▶ Prompt:
Retrieve each line that contains the word "savings" from the entries below.
====
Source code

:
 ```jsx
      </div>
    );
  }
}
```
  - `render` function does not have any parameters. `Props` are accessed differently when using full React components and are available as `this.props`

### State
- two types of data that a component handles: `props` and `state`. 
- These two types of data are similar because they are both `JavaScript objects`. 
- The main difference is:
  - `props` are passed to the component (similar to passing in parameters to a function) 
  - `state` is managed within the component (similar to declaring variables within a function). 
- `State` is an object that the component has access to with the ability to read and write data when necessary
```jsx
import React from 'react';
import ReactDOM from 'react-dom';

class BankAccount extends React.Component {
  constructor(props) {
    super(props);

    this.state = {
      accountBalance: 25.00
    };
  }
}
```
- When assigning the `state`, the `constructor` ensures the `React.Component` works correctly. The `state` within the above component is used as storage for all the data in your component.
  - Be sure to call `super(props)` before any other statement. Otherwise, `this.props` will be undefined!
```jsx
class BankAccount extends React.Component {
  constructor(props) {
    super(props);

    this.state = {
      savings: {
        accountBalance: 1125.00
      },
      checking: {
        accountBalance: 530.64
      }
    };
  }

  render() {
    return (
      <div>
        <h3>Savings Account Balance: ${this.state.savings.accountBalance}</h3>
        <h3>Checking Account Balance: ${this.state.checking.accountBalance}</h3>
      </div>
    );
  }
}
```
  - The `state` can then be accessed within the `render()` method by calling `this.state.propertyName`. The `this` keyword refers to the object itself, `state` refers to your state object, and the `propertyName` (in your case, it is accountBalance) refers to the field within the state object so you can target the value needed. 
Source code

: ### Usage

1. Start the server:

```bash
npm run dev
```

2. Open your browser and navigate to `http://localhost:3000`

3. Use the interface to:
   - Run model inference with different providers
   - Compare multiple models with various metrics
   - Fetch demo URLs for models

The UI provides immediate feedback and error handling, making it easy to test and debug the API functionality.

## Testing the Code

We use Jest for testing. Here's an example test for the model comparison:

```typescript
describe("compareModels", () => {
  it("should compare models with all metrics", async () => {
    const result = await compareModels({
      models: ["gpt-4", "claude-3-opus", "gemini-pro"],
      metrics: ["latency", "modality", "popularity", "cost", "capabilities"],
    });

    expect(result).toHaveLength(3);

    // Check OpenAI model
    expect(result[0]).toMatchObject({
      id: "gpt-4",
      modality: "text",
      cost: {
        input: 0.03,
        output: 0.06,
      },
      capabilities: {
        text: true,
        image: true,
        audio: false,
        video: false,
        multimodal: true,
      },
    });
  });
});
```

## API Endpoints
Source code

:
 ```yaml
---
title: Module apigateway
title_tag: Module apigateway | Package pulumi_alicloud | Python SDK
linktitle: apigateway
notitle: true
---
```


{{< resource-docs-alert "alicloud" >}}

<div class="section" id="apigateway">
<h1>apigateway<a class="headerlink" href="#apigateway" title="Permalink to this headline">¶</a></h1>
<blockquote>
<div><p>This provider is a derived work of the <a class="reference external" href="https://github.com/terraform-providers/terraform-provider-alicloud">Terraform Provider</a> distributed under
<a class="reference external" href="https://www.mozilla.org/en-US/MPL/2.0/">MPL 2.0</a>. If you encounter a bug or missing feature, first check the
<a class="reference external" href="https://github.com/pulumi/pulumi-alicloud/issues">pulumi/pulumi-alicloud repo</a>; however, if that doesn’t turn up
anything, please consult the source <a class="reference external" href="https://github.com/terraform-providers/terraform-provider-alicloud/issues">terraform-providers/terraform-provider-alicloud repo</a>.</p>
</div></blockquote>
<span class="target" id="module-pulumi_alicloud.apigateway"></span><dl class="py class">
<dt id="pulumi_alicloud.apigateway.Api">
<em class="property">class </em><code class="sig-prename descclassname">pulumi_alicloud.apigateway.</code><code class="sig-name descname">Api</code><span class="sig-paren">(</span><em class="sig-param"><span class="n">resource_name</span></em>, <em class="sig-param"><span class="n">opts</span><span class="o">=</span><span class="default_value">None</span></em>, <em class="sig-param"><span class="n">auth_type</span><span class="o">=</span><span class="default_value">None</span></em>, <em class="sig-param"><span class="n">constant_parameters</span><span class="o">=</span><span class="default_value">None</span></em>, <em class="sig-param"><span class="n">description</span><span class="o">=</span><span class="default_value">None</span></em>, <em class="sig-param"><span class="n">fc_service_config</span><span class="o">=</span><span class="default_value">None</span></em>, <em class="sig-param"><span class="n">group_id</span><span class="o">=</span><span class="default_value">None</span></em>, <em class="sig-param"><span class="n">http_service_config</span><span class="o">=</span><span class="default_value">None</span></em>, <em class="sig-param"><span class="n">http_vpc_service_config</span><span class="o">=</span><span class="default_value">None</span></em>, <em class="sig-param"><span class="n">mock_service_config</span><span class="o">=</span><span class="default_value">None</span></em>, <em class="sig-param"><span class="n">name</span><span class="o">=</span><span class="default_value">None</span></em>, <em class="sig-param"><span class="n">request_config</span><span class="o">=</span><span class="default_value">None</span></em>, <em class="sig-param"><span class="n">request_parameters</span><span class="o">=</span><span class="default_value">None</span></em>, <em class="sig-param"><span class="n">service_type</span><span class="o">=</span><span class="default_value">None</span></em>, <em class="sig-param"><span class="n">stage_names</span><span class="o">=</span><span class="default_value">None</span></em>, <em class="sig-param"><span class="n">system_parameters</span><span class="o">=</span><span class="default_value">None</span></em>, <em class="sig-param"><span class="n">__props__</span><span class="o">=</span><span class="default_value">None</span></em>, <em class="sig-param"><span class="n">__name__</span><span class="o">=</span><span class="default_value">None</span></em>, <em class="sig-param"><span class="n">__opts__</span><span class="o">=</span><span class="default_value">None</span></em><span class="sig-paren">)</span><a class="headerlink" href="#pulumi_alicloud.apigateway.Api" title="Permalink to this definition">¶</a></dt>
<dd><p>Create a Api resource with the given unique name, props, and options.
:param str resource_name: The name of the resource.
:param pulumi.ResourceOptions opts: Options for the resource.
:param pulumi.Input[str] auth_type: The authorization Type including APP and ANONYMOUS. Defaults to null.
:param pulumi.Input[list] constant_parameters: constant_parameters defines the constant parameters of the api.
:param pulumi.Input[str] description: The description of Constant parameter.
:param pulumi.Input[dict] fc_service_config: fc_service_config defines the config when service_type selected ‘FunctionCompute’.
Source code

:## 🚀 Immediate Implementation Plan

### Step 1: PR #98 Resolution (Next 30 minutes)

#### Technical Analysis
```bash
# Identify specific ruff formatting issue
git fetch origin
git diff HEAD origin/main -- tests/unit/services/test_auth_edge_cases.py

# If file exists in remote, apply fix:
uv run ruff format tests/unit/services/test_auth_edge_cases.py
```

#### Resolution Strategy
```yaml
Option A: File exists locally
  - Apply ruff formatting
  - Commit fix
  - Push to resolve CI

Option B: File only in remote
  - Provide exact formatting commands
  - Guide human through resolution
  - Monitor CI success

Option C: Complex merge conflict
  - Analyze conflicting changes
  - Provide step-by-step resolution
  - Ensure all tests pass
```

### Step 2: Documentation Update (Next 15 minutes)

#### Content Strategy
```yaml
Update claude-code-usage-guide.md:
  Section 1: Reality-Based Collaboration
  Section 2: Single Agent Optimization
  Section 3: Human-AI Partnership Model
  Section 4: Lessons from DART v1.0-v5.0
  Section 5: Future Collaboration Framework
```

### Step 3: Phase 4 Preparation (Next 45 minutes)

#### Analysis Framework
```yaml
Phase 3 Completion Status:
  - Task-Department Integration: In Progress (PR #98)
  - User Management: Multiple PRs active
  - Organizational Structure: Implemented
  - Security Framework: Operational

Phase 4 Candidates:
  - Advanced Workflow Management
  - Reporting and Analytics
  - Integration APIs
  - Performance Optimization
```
====
▶ Solution to this exercise:
      savings: {
        <h3>Savings Account Balance: ${this.state.savings.accountBalance}</h3>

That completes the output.